Uber Technologies inched closer to becoming a logistics company Thursday with the launch of Uber Freight, an on-demand freight service for trucking carriers.
Similar to the Uber app, through which drivers find passengers in need of a paid ride, the Uber Freight app connects truck drivers with cargo that needs to be hauled long distances. But unlike the passenger ride-hailing app, which relies largely on drivers unaffiliated with taxi fleets, the commercial trucking app is only available to drivers working for approved carriers. And its service is less instantaneous and requires a more rigorous vetting process.
Carriers that sign up must have a Motor Carrier number, a satisfactory safety rating and insurance. Drivers must also drive either a 53-foot-long dry van or reefer truck, although Uber plans to expand to more types of vehicles in the future.
Customers looking to ship goods with Uber Freight must contract directly with Uber by contacting the company. Shipments can be booked weeks in advance with deliveries as prompt as same-day.
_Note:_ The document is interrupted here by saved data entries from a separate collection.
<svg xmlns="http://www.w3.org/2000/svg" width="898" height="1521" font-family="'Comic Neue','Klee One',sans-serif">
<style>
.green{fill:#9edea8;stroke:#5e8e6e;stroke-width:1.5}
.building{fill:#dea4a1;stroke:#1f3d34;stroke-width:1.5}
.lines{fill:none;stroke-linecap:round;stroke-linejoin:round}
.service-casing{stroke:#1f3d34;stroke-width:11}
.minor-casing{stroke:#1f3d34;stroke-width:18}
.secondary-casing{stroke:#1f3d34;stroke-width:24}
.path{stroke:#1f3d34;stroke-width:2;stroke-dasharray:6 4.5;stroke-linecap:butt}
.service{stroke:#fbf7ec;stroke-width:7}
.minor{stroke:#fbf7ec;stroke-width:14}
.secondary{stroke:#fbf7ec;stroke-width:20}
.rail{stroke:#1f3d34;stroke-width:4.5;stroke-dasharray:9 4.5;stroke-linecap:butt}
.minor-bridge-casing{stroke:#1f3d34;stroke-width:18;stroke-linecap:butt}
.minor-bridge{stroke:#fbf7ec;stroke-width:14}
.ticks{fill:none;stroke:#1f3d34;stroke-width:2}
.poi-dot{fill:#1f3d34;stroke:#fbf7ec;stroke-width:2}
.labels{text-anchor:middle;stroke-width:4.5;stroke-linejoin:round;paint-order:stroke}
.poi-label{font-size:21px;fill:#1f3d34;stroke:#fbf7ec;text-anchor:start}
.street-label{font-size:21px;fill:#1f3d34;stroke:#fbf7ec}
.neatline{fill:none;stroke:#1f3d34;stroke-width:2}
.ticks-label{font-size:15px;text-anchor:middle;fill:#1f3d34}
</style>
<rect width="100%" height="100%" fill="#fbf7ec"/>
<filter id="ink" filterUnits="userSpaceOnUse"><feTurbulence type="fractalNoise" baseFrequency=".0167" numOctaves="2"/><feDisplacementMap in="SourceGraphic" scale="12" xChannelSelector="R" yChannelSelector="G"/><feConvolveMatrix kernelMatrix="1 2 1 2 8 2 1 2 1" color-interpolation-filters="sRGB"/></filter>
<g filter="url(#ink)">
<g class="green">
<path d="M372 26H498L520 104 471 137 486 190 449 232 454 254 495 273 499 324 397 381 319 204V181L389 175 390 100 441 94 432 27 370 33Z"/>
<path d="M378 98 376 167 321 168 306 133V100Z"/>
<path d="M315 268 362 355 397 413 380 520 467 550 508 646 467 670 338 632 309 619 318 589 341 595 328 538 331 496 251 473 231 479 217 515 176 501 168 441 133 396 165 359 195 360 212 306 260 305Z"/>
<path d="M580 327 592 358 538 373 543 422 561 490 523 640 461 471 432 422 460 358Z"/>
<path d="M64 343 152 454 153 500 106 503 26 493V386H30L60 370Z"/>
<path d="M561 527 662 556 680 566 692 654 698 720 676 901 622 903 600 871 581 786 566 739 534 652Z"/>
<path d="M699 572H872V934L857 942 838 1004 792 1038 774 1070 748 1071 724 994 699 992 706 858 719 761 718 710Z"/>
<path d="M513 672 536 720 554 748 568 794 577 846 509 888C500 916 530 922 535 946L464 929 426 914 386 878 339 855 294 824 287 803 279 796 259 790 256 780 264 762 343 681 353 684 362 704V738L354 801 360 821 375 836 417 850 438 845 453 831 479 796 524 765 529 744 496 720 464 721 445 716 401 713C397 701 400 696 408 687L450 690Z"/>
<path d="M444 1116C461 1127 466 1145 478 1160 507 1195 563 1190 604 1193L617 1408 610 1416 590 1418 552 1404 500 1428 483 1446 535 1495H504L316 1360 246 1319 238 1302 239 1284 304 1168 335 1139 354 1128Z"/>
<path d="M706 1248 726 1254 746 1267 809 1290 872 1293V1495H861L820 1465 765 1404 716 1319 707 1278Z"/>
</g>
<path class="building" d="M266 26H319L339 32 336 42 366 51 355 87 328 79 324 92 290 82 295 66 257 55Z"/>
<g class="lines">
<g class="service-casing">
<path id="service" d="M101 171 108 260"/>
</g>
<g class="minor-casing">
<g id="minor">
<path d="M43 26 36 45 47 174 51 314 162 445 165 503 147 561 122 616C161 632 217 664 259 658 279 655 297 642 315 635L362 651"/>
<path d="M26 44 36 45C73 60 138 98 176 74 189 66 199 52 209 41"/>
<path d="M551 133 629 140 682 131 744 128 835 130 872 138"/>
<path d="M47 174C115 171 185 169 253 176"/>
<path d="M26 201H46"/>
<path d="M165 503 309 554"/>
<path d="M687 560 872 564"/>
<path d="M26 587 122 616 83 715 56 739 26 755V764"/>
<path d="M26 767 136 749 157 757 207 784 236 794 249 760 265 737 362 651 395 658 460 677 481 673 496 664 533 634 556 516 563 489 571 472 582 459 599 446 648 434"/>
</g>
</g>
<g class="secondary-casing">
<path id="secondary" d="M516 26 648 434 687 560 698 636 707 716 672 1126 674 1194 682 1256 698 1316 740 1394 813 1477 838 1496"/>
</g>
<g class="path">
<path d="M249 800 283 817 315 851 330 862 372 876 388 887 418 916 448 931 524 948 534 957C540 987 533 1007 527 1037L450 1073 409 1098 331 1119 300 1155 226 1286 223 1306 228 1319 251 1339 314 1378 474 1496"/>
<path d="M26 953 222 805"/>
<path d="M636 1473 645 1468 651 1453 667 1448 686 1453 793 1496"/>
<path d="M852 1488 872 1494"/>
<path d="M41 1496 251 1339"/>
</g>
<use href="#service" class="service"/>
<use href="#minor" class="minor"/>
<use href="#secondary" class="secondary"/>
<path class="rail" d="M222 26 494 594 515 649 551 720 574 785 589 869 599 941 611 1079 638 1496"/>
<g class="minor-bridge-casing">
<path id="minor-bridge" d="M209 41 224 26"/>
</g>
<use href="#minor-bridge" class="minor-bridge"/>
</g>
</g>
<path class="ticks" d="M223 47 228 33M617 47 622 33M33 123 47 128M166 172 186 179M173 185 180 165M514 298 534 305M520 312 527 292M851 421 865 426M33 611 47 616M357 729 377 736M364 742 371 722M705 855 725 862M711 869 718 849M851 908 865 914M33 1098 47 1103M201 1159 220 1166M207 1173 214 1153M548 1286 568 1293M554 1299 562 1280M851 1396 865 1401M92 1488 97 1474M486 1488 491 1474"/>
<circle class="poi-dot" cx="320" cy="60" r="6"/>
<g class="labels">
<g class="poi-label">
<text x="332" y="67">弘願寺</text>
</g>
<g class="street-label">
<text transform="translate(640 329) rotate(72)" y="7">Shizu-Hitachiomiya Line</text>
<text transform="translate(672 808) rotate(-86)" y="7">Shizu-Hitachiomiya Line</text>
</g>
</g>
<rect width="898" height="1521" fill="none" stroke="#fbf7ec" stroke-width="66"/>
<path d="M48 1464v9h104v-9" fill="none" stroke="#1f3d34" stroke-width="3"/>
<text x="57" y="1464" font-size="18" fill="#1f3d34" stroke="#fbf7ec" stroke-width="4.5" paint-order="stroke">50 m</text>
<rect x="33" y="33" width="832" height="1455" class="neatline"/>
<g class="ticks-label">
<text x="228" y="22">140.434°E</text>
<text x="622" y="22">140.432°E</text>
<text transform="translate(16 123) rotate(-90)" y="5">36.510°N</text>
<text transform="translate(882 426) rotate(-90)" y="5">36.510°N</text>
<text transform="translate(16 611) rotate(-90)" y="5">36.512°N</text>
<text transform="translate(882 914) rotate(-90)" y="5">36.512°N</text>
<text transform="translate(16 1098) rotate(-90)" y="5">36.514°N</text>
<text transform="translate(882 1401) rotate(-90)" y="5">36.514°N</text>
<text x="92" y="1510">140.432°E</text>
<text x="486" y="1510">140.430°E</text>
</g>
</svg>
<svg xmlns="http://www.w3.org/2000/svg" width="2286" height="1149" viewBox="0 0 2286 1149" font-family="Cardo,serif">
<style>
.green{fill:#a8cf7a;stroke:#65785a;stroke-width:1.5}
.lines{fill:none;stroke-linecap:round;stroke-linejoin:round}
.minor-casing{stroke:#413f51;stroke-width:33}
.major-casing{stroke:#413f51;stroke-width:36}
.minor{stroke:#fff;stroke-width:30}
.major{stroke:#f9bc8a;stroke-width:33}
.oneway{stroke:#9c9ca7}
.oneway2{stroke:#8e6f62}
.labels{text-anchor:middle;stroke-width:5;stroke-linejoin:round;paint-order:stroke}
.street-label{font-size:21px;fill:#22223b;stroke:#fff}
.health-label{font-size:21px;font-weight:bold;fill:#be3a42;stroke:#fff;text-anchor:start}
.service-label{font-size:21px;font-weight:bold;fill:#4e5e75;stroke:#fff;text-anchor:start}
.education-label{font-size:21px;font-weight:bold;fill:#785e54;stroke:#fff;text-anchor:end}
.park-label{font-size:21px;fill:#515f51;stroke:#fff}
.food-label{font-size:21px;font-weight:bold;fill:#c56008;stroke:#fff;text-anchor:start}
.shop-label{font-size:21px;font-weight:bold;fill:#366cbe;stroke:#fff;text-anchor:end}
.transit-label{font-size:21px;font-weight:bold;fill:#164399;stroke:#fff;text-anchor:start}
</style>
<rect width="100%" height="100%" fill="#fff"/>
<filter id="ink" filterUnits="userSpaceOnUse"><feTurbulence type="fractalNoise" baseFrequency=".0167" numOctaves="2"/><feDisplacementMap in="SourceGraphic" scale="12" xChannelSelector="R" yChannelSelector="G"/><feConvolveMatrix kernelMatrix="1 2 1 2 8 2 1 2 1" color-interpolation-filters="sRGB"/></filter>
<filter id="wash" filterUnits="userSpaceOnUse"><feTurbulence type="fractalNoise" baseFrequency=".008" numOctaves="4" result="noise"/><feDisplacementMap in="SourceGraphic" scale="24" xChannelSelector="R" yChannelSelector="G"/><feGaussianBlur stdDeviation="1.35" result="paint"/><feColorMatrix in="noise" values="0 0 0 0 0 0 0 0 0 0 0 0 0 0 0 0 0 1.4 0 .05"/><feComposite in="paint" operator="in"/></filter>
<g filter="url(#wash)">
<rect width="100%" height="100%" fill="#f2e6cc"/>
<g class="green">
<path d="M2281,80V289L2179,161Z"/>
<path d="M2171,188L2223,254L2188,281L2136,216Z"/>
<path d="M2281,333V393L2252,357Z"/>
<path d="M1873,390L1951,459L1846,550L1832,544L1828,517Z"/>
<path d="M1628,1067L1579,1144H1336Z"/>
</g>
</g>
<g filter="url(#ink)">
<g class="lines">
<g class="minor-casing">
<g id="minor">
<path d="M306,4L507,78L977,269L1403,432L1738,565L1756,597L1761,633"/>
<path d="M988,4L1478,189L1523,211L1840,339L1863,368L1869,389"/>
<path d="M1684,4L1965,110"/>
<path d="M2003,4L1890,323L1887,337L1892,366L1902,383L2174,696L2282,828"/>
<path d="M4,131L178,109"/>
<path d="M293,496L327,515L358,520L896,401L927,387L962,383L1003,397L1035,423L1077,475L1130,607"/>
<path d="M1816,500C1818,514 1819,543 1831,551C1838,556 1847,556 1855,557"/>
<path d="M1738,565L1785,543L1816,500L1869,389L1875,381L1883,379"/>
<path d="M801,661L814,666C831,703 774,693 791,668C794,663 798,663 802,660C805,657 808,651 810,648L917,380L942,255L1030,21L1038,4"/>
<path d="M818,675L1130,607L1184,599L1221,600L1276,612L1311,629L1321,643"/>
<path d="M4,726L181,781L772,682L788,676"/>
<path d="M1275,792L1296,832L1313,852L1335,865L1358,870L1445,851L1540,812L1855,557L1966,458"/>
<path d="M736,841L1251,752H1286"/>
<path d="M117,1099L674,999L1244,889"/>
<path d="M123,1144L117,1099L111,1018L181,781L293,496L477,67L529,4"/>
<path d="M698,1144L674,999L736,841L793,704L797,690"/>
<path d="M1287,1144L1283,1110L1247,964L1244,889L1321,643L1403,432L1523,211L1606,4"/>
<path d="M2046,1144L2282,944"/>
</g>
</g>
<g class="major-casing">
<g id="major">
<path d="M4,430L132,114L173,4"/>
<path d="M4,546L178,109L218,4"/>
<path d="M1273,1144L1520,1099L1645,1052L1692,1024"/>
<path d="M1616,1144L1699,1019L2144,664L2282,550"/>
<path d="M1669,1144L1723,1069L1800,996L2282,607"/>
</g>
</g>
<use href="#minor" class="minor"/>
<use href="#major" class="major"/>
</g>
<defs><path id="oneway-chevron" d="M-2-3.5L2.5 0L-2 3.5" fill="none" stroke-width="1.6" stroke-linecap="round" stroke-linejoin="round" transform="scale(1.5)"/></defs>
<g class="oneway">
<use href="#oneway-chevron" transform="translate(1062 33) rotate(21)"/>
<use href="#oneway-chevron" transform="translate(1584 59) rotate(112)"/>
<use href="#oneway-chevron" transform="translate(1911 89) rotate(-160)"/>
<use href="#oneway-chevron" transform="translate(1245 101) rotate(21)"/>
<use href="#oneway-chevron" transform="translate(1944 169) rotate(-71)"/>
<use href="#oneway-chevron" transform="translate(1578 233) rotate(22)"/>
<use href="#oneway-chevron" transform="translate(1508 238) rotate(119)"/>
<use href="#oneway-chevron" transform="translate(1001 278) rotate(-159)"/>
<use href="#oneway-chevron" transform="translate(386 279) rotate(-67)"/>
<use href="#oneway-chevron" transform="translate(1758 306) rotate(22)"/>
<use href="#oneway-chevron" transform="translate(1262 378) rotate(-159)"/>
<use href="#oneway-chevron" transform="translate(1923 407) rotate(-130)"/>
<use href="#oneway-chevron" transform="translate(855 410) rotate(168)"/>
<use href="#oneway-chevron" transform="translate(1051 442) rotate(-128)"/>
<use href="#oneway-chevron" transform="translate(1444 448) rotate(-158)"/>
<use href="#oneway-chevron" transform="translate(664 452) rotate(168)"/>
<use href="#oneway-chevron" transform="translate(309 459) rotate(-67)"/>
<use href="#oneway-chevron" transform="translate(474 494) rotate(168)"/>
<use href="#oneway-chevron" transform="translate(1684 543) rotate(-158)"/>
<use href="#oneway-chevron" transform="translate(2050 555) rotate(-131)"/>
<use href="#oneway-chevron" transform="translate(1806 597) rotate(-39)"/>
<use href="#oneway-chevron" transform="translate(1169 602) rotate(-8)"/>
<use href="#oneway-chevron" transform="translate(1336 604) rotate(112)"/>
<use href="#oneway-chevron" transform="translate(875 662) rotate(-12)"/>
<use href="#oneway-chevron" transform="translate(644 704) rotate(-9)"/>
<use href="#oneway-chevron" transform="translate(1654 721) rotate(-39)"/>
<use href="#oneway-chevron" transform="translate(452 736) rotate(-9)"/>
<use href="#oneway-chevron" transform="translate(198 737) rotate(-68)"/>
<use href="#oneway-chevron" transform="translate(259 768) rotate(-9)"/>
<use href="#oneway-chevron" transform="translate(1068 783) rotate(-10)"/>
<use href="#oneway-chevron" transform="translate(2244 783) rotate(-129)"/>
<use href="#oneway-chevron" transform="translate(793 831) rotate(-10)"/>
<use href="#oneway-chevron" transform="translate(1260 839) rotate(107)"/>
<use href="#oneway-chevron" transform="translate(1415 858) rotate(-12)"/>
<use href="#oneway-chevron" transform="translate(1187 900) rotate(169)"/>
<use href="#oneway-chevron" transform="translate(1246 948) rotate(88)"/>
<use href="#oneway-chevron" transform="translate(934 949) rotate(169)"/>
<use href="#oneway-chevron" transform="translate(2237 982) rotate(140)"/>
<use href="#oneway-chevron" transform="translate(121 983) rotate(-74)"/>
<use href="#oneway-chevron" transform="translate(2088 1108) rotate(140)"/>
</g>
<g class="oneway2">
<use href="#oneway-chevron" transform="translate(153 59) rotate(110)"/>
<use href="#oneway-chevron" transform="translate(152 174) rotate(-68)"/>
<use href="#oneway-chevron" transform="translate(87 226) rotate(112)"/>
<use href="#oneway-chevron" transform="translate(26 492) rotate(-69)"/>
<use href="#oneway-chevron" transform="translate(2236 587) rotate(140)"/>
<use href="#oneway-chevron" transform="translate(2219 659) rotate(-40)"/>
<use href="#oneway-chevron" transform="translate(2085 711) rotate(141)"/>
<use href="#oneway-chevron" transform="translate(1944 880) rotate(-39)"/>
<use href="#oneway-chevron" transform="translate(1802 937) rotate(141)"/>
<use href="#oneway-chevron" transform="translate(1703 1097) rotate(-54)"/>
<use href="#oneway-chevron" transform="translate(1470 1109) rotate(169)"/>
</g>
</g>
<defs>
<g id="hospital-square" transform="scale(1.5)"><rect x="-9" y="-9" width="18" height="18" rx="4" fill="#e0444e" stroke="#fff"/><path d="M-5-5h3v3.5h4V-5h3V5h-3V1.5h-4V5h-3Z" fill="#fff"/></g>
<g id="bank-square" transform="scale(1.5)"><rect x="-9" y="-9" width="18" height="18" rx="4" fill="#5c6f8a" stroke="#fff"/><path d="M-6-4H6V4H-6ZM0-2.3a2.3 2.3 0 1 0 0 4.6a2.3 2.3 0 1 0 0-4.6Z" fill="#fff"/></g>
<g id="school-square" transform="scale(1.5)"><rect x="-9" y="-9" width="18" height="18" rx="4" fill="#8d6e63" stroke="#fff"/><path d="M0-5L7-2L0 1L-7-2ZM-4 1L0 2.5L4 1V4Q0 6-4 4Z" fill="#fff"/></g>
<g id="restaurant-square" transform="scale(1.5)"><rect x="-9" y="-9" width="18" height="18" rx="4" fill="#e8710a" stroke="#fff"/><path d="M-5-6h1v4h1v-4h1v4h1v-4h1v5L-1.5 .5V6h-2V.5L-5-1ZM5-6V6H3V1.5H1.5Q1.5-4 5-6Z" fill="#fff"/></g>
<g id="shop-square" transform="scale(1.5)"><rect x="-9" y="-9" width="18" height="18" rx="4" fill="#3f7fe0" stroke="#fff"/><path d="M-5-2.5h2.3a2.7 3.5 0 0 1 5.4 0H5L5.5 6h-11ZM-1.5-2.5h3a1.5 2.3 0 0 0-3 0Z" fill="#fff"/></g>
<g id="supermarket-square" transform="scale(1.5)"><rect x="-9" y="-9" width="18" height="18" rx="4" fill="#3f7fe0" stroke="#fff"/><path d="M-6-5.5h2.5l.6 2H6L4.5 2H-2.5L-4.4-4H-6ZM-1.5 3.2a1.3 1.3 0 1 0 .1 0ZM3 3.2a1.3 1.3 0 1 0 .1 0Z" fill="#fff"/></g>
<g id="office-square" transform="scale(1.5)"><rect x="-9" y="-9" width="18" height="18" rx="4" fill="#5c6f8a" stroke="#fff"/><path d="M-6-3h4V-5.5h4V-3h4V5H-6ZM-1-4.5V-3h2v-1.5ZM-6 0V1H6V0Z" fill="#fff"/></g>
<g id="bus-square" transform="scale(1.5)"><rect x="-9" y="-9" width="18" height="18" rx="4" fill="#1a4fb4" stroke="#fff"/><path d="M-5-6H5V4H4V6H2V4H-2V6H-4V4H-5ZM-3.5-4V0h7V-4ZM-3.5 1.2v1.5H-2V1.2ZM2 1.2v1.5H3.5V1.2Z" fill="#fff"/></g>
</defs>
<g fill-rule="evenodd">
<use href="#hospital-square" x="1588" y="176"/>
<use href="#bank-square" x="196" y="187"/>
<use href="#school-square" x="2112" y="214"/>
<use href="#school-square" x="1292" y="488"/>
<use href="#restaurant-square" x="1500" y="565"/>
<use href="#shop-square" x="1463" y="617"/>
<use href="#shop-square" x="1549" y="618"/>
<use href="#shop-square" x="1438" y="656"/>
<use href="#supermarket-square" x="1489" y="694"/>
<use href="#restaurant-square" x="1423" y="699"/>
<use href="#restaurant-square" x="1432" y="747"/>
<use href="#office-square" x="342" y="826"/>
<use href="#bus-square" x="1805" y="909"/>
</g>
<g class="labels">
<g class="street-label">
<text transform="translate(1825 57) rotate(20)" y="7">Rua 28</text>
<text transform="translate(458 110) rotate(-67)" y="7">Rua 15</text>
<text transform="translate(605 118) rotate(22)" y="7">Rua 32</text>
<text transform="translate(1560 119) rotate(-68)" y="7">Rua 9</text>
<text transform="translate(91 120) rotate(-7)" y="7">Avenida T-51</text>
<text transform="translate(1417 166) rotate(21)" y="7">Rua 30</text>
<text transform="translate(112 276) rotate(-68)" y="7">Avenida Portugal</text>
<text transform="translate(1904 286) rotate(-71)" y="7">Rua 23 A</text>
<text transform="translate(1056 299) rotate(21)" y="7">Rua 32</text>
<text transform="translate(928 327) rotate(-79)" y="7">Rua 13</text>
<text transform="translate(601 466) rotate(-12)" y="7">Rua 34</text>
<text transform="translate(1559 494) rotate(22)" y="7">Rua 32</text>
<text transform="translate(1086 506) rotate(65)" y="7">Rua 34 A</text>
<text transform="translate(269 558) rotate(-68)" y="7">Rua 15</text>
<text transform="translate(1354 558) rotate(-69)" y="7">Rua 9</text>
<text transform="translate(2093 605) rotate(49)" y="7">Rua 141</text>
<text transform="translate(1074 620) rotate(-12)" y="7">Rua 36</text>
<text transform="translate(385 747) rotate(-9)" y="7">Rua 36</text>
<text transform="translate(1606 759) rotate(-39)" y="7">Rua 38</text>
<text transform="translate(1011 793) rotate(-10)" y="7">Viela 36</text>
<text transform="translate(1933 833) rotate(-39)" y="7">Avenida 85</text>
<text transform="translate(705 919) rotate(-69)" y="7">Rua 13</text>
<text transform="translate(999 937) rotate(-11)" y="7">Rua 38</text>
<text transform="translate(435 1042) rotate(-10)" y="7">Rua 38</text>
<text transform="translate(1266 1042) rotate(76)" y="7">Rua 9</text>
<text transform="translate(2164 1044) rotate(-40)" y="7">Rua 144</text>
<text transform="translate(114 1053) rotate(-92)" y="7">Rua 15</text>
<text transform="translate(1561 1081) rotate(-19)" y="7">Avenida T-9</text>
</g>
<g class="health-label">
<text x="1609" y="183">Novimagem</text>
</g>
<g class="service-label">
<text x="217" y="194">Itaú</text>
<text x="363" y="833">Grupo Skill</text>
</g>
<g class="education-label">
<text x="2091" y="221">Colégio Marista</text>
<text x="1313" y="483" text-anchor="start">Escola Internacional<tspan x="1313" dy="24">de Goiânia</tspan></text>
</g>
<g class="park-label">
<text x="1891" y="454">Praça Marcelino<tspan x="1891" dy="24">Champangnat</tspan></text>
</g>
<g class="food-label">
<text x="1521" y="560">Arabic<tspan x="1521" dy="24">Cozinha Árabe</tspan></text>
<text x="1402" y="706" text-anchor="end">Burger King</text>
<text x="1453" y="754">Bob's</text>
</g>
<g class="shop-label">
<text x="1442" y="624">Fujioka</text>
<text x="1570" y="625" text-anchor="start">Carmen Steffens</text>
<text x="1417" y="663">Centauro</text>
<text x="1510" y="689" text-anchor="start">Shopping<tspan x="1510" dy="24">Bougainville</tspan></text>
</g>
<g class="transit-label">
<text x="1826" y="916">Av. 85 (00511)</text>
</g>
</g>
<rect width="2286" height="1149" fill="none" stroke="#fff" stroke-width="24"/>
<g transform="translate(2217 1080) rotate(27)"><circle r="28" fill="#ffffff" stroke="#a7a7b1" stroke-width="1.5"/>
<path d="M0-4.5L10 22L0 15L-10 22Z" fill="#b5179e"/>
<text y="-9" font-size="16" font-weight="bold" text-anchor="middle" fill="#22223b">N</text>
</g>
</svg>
Drivers are paid within seven days and have their rate confirmed ahead of time. Uber did not immediately respond to a question about the way it splits fares with drivers and carriers.
"We take the guesswork out of finding and booking freight, which is often the most stressful part of a driver's day," Eric Berdinis, a product manager of Uber Freight, said in a blog post. "What used to take several hours and multiple phone calls can now be achieved with the touch of a button."
The majority of the freight currently available for hauling in the Uber Freight app is in Texas, the company said, but the service is available across the U.S. The app has been designed to service carriers of all sizes, according to Uber, but it is best suited for small carriers and their drivers.
The ride-hailing company isn't the first to create a tech-powered marketplace that connects trucking carriers with cargo. Start-ups such as Convoy, UShip, and Trucker Path provide similar app-based services.
Uber originally launched as a ride-hailing company but has in recent years diversified its business. The San Francisco company launched UberFresh (now known as UberEats) in 2014 to deliver restaurant meals, and a year later tested UberRush, a courier service.